» Provided text:
Relations with the United States were at their lowest ebb after the war in Iraq, and Germany had been placed firmly in “Old Europe” by critics despairing at the EU’s stubborn refusal to modernise. It was, to put it mildly, a bit of a mess.
Yet this week the dubious title of Sick Man of Europe was handed, without great ceremony, from Germany to Italy, and in Berlin at least there was palpable relief. With chaos in Rome, a nervous crisis in Paris and with the Blair era drawing to a close, Germany is emerging as Europe’s rising star.
You feel the change in your bones, says 38-year-old Beate Lindner.
“We’re not the bottom of the heap any more and it feels good,” she says.
Frau Lindner, a single mother with a 14-year-old son, Martin, has had some lean years as a travel consultant, but now business is looking up. The Chinese are coming, the Americans have discovered German modern art as a tax write-off and the British and Irish want second homes in Germany.
Germans are abandoning their traditional pessimism and are becoming upbeat about their country. Pop songs burst with national pride. A new marketing campaign sells Germany as a Land of Ideas. The Berlin cityscape brims with shiny, metallic sculptures boasting of Germany’s greatest inventions: from oversized aspirins to huge adidas football boots.

» What to do:
1. In the text on Germany's changing fortunes, what does Beate Lindner do for a living?
2. Quote the text on Germany's changing fortunes word for word, beginning at "Yet this week" and stopping after "Europe’s rising star.".
3. Pick up the text on Germany's changing fortunes after its final sentence and keep writing.

» Material shown:
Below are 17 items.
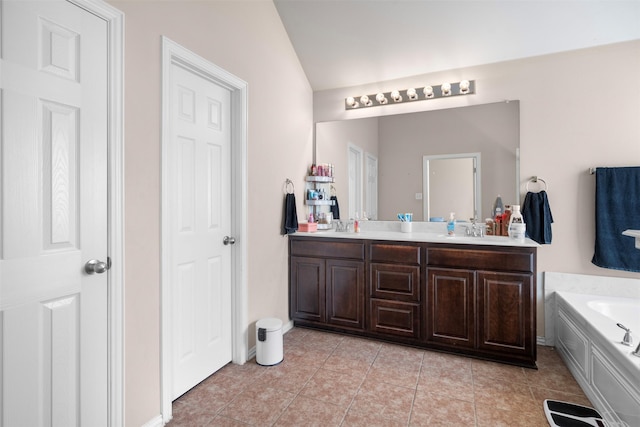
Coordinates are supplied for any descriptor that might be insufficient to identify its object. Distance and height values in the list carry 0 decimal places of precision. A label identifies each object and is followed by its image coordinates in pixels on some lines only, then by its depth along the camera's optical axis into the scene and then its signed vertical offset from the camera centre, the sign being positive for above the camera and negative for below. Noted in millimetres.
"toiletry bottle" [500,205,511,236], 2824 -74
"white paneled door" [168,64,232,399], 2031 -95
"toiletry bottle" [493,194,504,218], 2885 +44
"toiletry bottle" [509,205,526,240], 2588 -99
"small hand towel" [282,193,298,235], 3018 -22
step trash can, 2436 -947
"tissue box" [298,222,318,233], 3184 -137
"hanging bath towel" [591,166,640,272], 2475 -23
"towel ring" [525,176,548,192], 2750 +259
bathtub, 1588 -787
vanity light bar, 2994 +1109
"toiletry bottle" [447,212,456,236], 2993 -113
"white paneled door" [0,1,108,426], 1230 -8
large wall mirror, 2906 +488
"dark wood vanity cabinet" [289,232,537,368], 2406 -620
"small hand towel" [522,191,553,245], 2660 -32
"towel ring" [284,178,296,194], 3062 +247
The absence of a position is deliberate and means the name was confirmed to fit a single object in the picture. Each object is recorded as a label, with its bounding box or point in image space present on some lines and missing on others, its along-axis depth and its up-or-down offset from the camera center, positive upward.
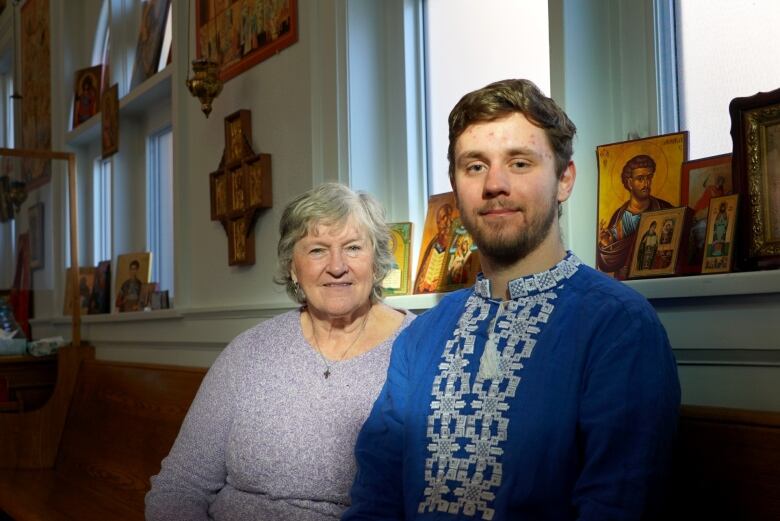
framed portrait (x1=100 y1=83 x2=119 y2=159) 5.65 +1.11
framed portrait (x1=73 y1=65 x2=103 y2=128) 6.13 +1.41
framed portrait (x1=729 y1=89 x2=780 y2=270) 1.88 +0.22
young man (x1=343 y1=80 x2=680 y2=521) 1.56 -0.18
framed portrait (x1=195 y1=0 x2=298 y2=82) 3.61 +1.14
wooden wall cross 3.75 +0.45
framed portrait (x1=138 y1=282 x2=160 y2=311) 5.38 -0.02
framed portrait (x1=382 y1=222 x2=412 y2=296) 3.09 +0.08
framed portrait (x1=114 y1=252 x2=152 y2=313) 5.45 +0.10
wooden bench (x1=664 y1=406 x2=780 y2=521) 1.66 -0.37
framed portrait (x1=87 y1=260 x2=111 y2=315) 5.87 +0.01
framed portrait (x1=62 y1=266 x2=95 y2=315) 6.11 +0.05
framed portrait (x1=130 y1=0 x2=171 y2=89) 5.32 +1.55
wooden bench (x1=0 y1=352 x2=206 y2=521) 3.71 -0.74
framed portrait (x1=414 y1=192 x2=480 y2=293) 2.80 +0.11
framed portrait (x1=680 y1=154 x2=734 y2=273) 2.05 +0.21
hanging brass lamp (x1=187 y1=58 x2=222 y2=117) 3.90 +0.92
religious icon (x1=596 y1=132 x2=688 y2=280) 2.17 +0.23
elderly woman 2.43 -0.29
--
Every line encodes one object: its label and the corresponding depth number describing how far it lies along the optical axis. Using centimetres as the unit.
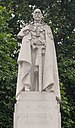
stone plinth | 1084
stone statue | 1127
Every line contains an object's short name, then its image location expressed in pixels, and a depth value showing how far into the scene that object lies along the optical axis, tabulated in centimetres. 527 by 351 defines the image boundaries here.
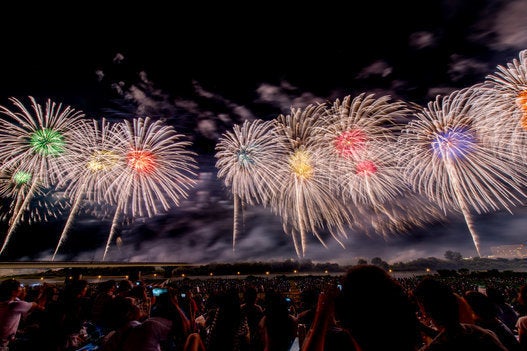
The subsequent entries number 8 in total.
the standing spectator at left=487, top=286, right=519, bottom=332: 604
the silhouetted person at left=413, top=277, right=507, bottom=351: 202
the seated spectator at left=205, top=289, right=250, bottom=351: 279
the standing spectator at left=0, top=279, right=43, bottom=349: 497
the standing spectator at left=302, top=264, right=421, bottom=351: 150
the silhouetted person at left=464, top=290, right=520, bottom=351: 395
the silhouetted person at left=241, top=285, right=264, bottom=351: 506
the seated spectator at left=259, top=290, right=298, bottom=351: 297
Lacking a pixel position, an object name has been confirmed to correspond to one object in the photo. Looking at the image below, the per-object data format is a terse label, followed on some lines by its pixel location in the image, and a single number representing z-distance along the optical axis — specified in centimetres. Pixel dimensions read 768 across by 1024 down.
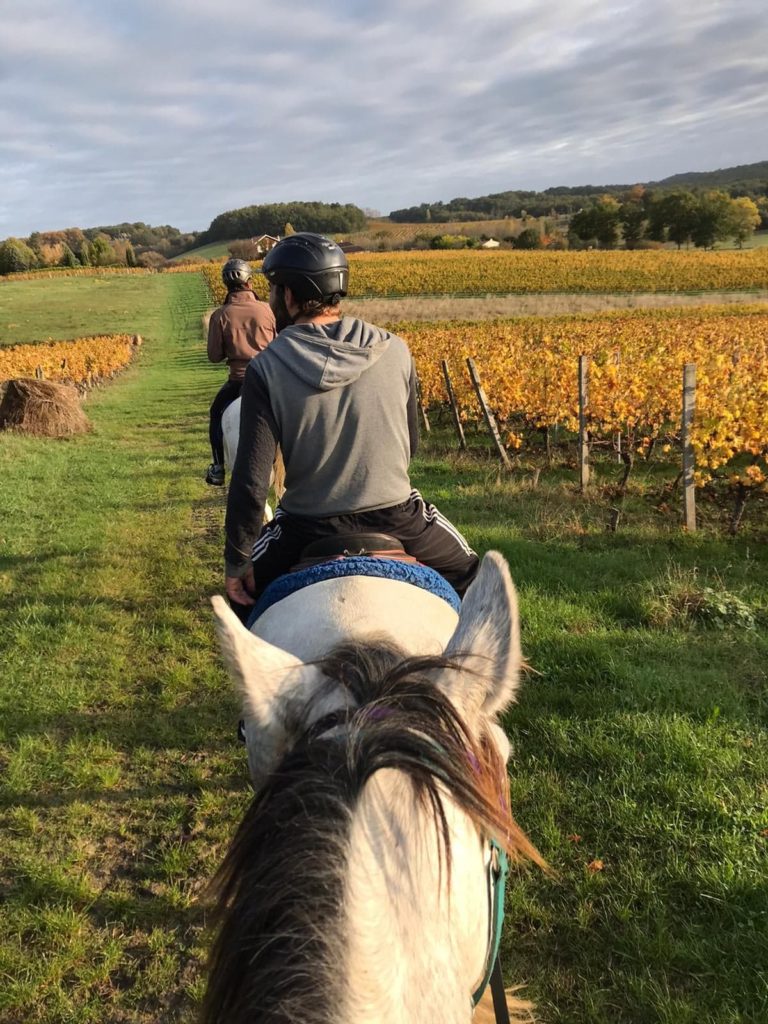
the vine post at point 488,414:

» Replies:
1. She is a travel consultant.

2.
Yet this week the dubious title of Sick Man of Europe was handed, without great ceremony, from Germany to Italy, and in Berlin at least there was palpable relief. With chaos in Rome, a nervous crisis in Paris and with the Blair era drawing to a close, Germany is emerging as Europe’s rising star.

3.
The football World Cup, which takes place in Germany this summer, is the focal point of the country’s rejuvenation, the moment when rising national self-esteem merges with a cash bonanza and a quiet optimism. A German Pope and a German World Cup win, muses the bestselling psychotherapist Stefan Grünewald, would signal the rebirth of national self-confidence.
Preparation for the World Cup has become a national metaphor. Jürgen Klinsmann, the former Spurs striker who now manages the national squad, has side-lined Oliver Kahn, the grumpy veteran and national icon, and handed the captain’s armband to Michael Ballack, a midfielder of extravagant skill and film-star good looks.
So Germany has moved from defence to offence, from stolid experience to youthful innovation. The word is out: Germans do not have to win the cup this time round but the spectators want a bit more flair.
Whether Angela Merkel, the Chancellor, sees the national mission quite in those terms is unclear. She has gone on holiday (to Italy) promising to accelerate reform on her return. This is a decisive juncture. Germany is ahead of both France and Italy in the reform cycle.
Gerhard Schröder, her predecessor, began overhauling the welfare state three years ago, and paid the political price. His downfall came not through dramatic Paris-style street protests but rather in the drip-drip of regional election losses. His authority eroded like limestone.